BEGIN The records

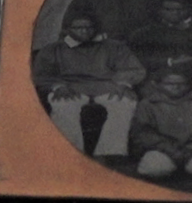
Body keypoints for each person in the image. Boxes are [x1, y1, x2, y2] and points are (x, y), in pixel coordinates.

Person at [30, 11, 145, 157]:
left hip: (107, 86)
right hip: (69, 87)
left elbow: (133, 68)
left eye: (89, 27)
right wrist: (58, 86)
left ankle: (110, 153)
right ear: (67, 29)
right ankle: (69, 153)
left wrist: (123, 83)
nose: (84, 31)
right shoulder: (53, 49)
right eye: (78, 28)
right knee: (64, 104)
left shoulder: (113, 47)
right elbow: (41, 74)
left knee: (125, 102)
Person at [131, 69, 192, 179]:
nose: (176, 87)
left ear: (191, 83)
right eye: (169, 83)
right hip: (162, 149)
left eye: (182, 83)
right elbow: (142, 131)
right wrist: (167, 148)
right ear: (158, 84)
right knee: (155, 168)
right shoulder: (148, 103)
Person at [126, 0, 192, 94]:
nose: (175, 13)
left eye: (180, 9)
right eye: (168, 10)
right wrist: (170, 62)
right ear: (160, 11)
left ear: (188, 10)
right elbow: (138, 59)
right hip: (159, 75)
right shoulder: (145, 33)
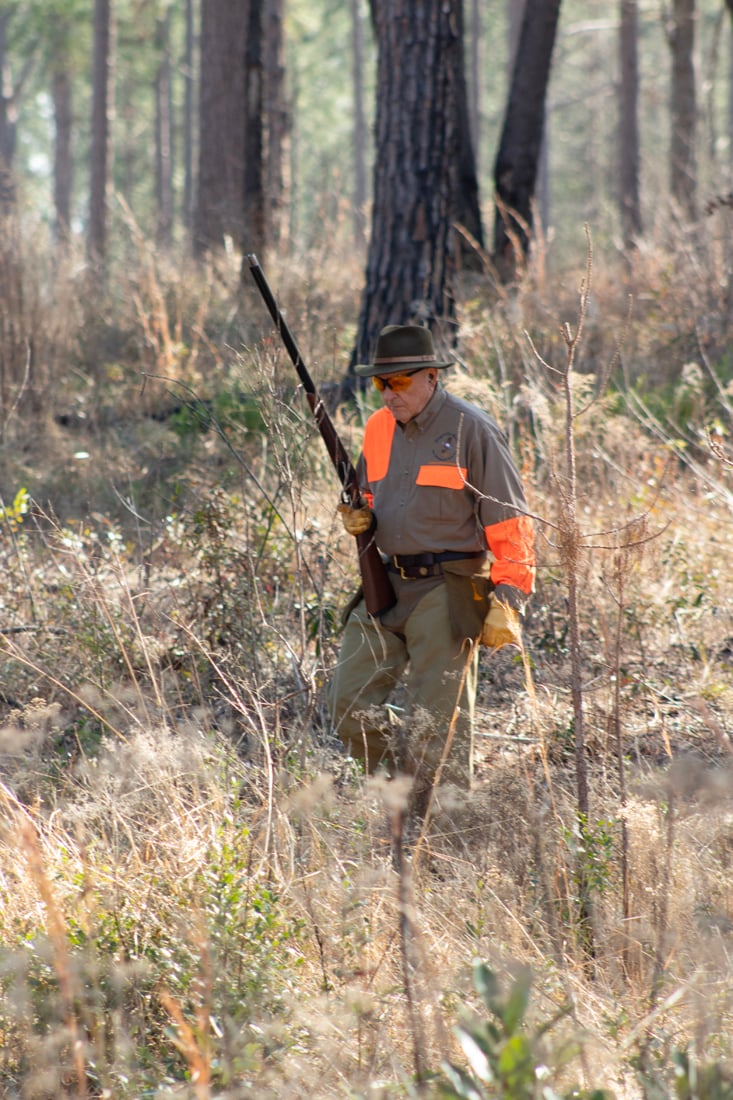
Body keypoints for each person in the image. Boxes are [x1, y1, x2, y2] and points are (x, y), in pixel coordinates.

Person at [327, 324, 535, 804]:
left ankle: (447, 830)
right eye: (381, 383)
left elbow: (511, 522)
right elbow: (372, 496)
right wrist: (361, 516)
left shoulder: (472, 429)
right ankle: (396, 801)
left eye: (399, 381)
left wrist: (507, 597)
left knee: (436, 725)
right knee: (347, 703)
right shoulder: (379, 428)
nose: (388, 394)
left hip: (450, 586)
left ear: (431, 378)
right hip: (388, 581)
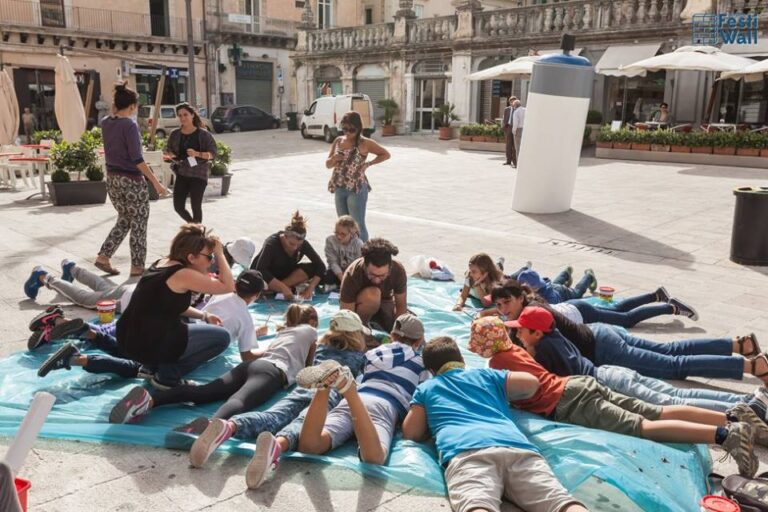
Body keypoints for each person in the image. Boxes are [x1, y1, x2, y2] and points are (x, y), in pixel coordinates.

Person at [468, 316, 761, 478]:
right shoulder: (515, 349)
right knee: (655, 411)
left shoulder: (497, 363)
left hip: (569, 401)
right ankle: (732, 416)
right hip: (580, 384)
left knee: (643, 426)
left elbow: (522, 387)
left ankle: (725, 435)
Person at [402, 336, 588, 512]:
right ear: (461, 360)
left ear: (431, 371)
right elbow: (531, 383)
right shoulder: (486, 376)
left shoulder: (426, 388)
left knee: (477, 504)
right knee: (560, 502)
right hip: (517, 449)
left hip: (466, 452)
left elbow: (412, 433)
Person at [244, 313, 428, 489]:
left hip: (357, 396)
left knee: (310, 446)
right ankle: (350, 391)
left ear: (392, 335)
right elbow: (422, 396)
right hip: (385, 404)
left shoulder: (373, 354)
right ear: (419, 341)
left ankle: (325, 389)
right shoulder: (421, 362)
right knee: (374, 456)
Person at [37, 224, 234, 388]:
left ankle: (88, 333)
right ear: (191, 257)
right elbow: (228, 286)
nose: (211, 263)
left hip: (126, 336)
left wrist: (204, 315)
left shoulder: (162, 263)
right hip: (147, 345)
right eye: (209, 257)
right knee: (222, 337)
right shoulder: (184, 274)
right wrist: (219, 251)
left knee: (148, 349)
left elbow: (172, 305)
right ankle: (167, 376)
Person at [185, 309, 368, 469]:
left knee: (273, 415)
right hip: (328, 395)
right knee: (302, 423)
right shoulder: (360, 357)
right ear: (356, 334)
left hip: (304, 388)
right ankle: (278, 445)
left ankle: (229, 426)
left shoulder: (322, 347)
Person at [109, 304, 319, 424]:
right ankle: (209, 429)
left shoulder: (283, 333)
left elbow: (261, 354)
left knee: (204, 392)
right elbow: (308, 369)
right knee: (240, 401)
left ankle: (150, 400)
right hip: (272, 372)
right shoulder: (311, 332)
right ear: (311, 322)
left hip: (253, 366)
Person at [96, 82, 168, 277]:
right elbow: (137, 159)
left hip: (112, 179)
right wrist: (157, 183)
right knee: (139, 223)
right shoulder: (129, 125)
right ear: (132, 106)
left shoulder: (105, 123)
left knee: (125, 219)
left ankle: (103, 256)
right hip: (131, 180)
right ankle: (137, 266)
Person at [326, 111, 391, 242]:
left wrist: (369, 164)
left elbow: (385, 154)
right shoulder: (338, 141)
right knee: (343, 225)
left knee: (357, 224)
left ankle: (364, 254)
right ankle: (347, 253)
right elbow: (327, 164)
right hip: (339, 186)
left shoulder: (365, 143)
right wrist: (334, 158)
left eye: (351, 129)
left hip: (356, 188)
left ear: (359, 128)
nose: (347, 132)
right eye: (344, 128)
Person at [250, 211, 326, 300]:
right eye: (291, 244)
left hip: (285, 275)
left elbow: (321, 266)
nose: (295, 248)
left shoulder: (303, 245)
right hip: (268, 275)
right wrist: (282, 287)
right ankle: (276, 288)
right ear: (285, 236)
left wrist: (311, 287)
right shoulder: (272, 243)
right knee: (258, 278)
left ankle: (275, 289)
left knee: (312, 268)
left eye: (298, 245)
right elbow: (260, 268)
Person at [165, 103, 218, 224]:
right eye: (180, 115)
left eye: (185, 114)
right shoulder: (175, 134)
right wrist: (170, 154)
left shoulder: (204, 134)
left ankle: (197, 234)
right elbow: (168, 149)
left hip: (198, 173)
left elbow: (213, 154)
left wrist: (197, 154)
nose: (182, 118)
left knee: (196, 206)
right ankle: (194, 227)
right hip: (182, 172)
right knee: (178, 207)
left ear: (193, 115)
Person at [340, 238, 407, 332]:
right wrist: (356, 335)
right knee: (373, 295)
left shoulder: (398, 270)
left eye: (382, 275)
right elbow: (346, 314)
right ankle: (362, 327)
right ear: (365, 265)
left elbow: (401, 307)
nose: (376, 280)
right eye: (372, 275)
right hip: (361, 307)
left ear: (390, 267)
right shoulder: (352, 274)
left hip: (386, 302)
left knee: (409, 327)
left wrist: (397, 333)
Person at [200, 270, 268, 362]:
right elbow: (247, 357)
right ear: (257, 295)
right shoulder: (245, 319)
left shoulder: (220, 294)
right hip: (203, 355)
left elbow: (225, 322)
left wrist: (253, 333)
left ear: (235, 285)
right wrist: (272, 351)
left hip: (192, 335)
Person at [323, 215, 364, 290]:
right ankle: (339, 284)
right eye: (336, 233)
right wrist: (342, 279)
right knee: (325, 276)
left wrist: (347, 278)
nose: (338, 236)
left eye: (343, 234)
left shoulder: (358, 244)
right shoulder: (330, 240)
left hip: (352, 272)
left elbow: (359, 265)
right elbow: (332, 262)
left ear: (351, 234)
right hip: (337, 272)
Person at [516, 268, 596, 304]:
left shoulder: (550, 299)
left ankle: (589, 276)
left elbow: (555, 307)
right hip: (552, 286)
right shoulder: (539, 287)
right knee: (555, 283)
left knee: (577, 292)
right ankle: (565, 273)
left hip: (563, 293)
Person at [501, 96, 518, 167]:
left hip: (515, 128)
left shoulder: (518, 109)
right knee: (508, 145)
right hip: (508, 128)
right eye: (511, 101)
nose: (512, 103)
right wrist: (504, 128)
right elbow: (504, 119)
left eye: (514, 101)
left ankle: (515, 162)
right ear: (509, 102)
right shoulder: (506, 109)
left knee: (514, 145)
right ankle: (508, 161)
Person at [511, 99, 526, 164]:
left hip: (518, 130)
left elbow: (515, 123)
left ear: (515, 106)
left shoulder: (516, 112)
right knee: (525, 147)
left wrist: (514, 131)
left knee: (518, 147)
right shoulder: (526, 110)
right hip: (525, 129)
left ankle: (519, 164)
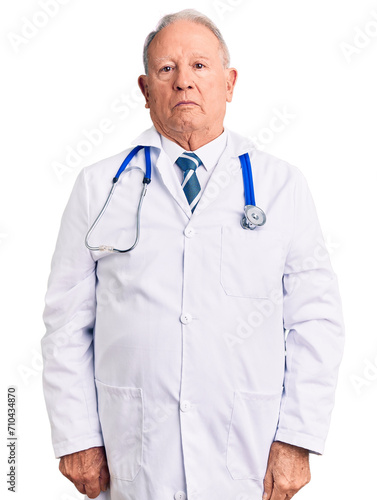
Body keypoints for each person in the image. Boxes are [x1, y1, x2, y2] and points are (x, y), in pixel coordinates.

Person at [41, 9, 345, 500]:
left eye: (200, 66)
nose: (184, 82)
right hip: (135, 455)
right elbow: (66, 321)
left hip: (248, 454)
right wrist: (76, 437)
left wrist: (297, 438)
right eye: (166, 69)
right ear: (144, 89)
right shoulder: (99, 186)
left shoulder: (281, 185)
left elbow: (316, 319)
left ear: (230, 82)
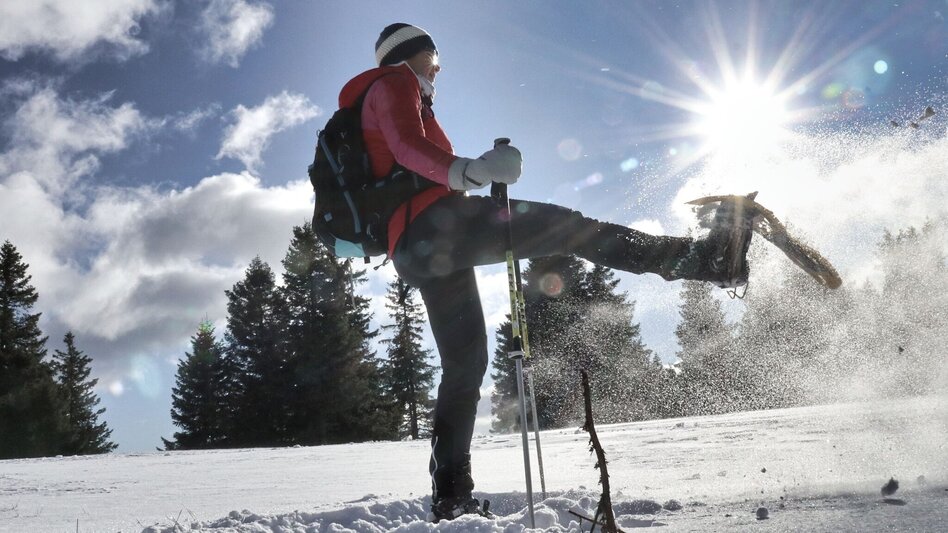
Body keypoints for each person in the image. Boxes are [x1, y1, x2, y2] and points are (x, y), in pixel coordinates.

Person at [338, 23, 750, 521]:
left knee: (465, 365)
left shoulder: (385, 99)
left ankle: (451, 496)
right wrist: (473, 171)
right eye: (432, 60)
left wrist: (469, 175)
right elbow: (408, 147)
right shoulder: (395, 81)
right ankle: (705, 260)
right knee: (569, 228)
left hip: (416, 247)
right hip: (436, 228)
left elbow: (406, 161)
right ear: (409, 55)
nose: (437, 69)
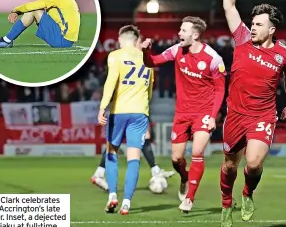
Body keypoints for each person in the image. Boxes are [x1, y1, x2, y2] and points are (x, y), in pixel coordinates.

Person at [220, 0, 286, 227]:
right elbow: (229, 6)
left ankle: (247, 194)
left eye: (258, 24)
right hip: (235, 114)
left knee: (253, 163)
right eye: (252, 22)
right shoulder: (241, 40)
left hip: (263, 115)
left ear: (272, 29)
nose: (252, 26)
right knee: (230, 166)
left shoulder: (284, 54)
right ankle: (226, 203)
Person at [141, 16, 227, 212]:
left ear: (195, 35)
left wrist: (213, 116)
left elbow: (220, 89)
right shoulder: (176, 51)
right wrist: (146, 50)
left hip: (204, 113)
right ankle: (184, 178)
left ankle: (189, 198)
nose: (179, 33)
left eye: (183, 30)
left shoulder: (213, 59)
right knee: (176, 159)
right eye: (180, 30)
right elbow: (151, 62)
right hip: (182, 113)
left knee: (197, 152)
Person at [97, 25, 154, 215]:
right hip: (140, 113)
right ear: (136, 39)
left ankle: (112, 195)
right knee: (134, 157)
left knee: (111, 151)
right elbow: (150, 91)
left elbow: (110, 82)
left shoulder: (115, 55)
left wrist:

END The records

● **Aim of the exercise**: The lines above from the one with "left hip: (285, 275)" through the one with "left knee: (196, 206)" are to be duplicated exactly, ends included, with nothing added.

● **Exercise answer**:
left hip: (285, 275)
left elbow: (321, 266)
nose: (295, 248)
left shoulder: (303, 245)
right hip: (268, 275)
right wrist: (282, 287)
right ankle: (276, 288)
right ear: (285, 236)
left wrist: (311, 287)
right shoulder: (272, 243)
right knee: (258, 278)
left ankle: (275, 289)
left knee: (312, 268)
left eye: (298, 245)
right elbow: (260, 268)
Person at [165, 103, 218, 224]:
right eye: (180, 115)
left eye: (185, 114)
right shoulder: (175, 134)
right wrist: (170, 154)
left shoulder: (204, 134)
left ankle: (197, 234)
right elbow: (168, 149)
left hip: (198, 173)
left elbow: (213, 154)
left wrist: (197, 154)
nose: (182, 118)
left knee: (196, 206)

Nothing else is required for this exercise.